The characteristic equation is
\label{eqn:someSpinProblems:260}
\begin{aligned}
0
&=
\begin{vmatrix}
-\mu B_z -\lambda & -\mu(B_x – i B_y) \\
-\mu(B_x + i B_y) & \mu B_z – \lambda
\end{vmatrix} \\
&=
-\lr{ (\mu B_z)^2 – \lambda^2 }
– \mu^2\lr{ B_x^2 – (iB_y)^2 } \\
&=
\lambda^2 – \mu^2 \BB^2.
\end{aligned}

That is
\label{eqn:someSpinProblems:360}
\boxed{
\lambda = \pm \mu B.
}

Now for the eigenvectors.
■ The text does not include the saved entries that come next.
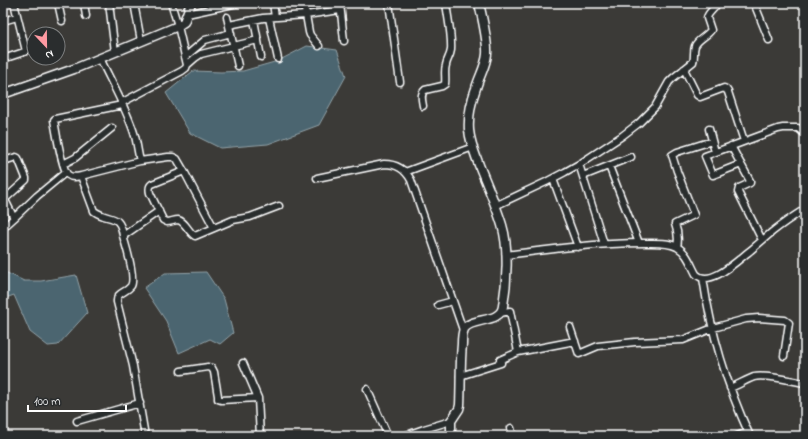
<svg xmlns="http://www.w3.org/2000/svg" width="808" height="439" font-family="'Indie Flower',sans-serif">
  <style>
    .water { fill: #4b6570; stroke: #93a3a9 }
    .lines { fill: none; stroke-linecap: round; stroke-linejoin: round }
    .minor-casing { stroke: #fff; stroke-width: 9 }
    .tertiary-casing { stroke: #fff; stroke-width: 11 }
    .minor { stroke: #2a2d2e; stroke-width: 6 }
    .tertiary { stroke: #2a2d2e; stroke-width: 8 }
  </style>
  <rect width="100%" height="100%" fill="#3b3a37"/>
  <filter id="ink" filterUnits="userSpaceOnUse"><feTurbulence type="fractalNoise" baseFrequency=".025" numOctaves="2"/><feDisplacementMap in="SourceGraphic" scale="8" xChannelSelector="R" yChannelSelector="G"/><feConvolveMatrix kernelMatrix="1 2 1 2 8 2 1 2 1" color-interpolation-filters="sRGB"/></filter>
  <g filter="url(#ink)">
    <!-- water -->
    <path class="water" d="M 307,46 L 337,50 L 346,76 L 319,125 L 268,144 L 220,148 L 190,133 L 166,93 L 193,71 L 221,72 L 243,71 L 278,61 Z
      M 3,271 L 24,281 L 41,281 L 76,275 L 87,313 L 58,345 L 48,346 L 30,332 L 14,295 L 3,299 Z
      M 206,272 L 224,299 L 233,333 L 220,344 L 210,339 L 179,353 L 166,321 L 144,288 L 165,273 Z"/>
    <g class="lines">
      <!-- minor casing -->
      <g class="minor-casing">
        <path id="minor" d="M 58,3 L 62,21
          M 84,3 L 86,16
          M 109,3 L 115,52
          M 134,3 L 141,41
          M 273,3 L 275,17
          M 340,3 L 344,41
          M 389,3 L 400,82
          M 754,3 L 769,40
          M 187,14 L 238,3
          M 227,17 L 238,66
          M 269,18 L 278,59
          M 254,20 L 261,57
          M 3,21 L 17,17
          M 229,25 L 263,18 L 306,15 L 304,3
          M 319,46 L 310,35 L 309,32 L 306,15 L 340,10
          M 185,57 L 205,40 L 231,33
          M 100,58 C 112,84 127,109 135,136 C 137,144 138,153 140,161
          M 3,59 L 24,52 L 26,51 L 14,3
          M 187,65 L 195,58 L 201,54 L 258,40
          M 684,69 L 697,95 L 700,97 L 724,88 L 726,89 L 728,92 L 744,141
          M 121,103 L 182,71 L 186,68 L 187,65 L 178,26 L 171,3
          M 122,105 L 55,119 L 54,120 C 56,131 62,170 68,175 C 72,178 76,177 81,176 L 140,161 L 168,157 L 173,157 L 177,159 L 184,171 L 152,184 C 149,186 149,189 150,193 L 163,220 L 167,222 C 171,222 174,220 178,220 C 185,221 189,233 195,236 L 233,220 L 250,217 L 279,206
          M 423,106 C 422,100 420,94 425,90 L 442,86 L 445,84 C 446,77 444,71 446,65 C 447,59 450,57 451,50 C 452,35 448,19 446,3
          M 709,129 L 715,152
          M 731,146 L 750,181 L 750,183 L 739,188 L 738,192 L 762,240
          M 4,161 L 16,157 L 18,158 L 26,178 L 26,180 L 5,199
          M 63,164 L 75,158 L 112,128
          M 579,164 L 604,244
          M 741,164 L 713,175 L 705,156 L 778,129 L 783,128 L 798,128 L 805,134
          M 609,166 L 639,243
          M 184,171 L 214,228
          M 405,172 L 473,147
          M 81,176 L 94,211 C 109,222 120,212 123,236 L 159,211
          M 583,176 L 631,157
          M 317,178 L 384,164 C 397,164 405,169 411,180 L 463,330
          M 553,179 L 578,247
          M 3,196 L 14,218 L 3,228
          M 495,206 L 546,182 L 565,172 L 581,163 L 622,136 L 639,123 L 655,107 L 669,82 L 673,78 L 693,62 C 695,57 693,51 695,46 C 697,40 707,36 711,30 L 707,18 C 708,12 715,9 717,3
          M 14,218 L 37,196 L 66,172
          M 123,236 C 126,246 136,278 131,286 C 126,293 116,292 117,302 L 133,366 L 145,436
          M 677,247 C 679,238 678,232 675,224 L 694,215 L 677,171 L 672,155 L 677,152 L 712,141
          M 506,255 C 552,249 598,243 644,243 C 654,243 668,242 677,247 C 687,252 691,265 696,274 C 710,289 740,258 751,250 C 758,244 765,238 772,232 C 782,224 794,216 805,209
          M 703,278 C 711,333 727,386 750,436
          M 438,305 L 453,301
          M 500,313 L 510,311 L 518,352 L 575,341
          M 570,327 L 579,354 L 598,346 L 635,342 L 683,340 L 713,328 L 746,319 L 759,318 L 785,320 L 789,323 L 784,356
          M 243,363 L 258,398
          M 181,371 L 208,367 L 212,368 L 214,372 L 218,396 L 218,399 L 221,400 L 258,398 L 260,436
          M 460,376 L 501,363 L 500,360 L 518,352
          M 730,388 C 738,385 746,380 754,377 C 766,374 792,381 805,383
          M 367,389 L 388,436
          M 77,421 L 140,403
          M 511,428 L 513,436
          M 404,436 L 424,429 L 451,421
          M 737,436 L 748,432"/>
      </g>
      <!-- tertiary casing -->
      <g class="tertiary-casing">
        <path id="tertiary" d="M 3,94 L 74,69 L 178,26 L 184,22 L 191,3
          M 451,436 L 451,421 L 459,409 L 460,405 C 461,385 460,364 462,344 C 462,340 462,334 464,329 C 471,317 501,324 503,306 C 507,282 509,248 502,225 C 496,205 487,185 479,165 C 475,154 470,142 469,130 C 468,116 471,102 476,88 C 479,77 486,66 487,54 C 488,41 482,17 479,3"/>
      </g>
      <!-- minor -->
      <use href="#minor" class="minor"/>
      <!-- tertiary -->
      <use href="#tertiary" class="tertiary"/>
    </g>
  </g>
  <!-- margin -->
  <rect width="808" height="439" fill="none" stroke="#2a2d2e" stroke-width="16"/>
  <rect x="8" y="8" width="792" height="423" fill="none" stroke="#fff" stroke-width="1.5" filter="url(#ink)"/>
  <!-- north arrow -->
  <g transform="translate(46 46) rotate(158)"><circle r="19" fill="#2a2d2e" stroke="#7f8182"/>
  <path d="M0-3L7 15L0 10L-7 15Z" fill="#ff9aa2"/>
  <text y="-6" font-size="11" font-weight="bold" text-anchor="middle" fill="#ffffff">N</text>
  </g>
  <!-- scale -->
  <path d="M28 405v6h98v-6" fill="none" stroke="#ffffff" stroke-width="2"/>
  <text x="34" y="405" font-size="12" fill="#ffffff" stroke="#2a2d2e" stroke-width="3" paint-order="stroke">100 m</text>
</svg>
We are looking for $$\ket{\pm} = (a,b)^\T$$ such that

\label{eqn:someSpinProblems:300}
0
= (-\mu B_z \mp \mu B) a -\mu(B_x – i B_y) b

or

\label{eqn:someSpinProblems:320}
\ket{\pm} \propto
\begin{bmatrix}
B_x – i B_y \\
B_z \pm B
\end{bmatrix}.

This squares to

\label{eqn:someSpinProblems:340}
B_x^2 + B_y^2 + B_z^2 + B^2 \pm 2 B B_z
= 2 B( B \pm B_z ),

so the normalized eigenkets are
\label{eqn:someSpinProblems:380}
\boxed{
\ket{\pm}
=
\inv{\sqrt{2 B( B \pm B_z )}}
\begin{bmatrix}
B_x – i B_y \\
B_z \pm B
\end{bmatrix}.
}

References

[1] Jun John Sakurai and Jim J Napolitano. Modern quantum mechanics. Pearson Higher Ed, 2014.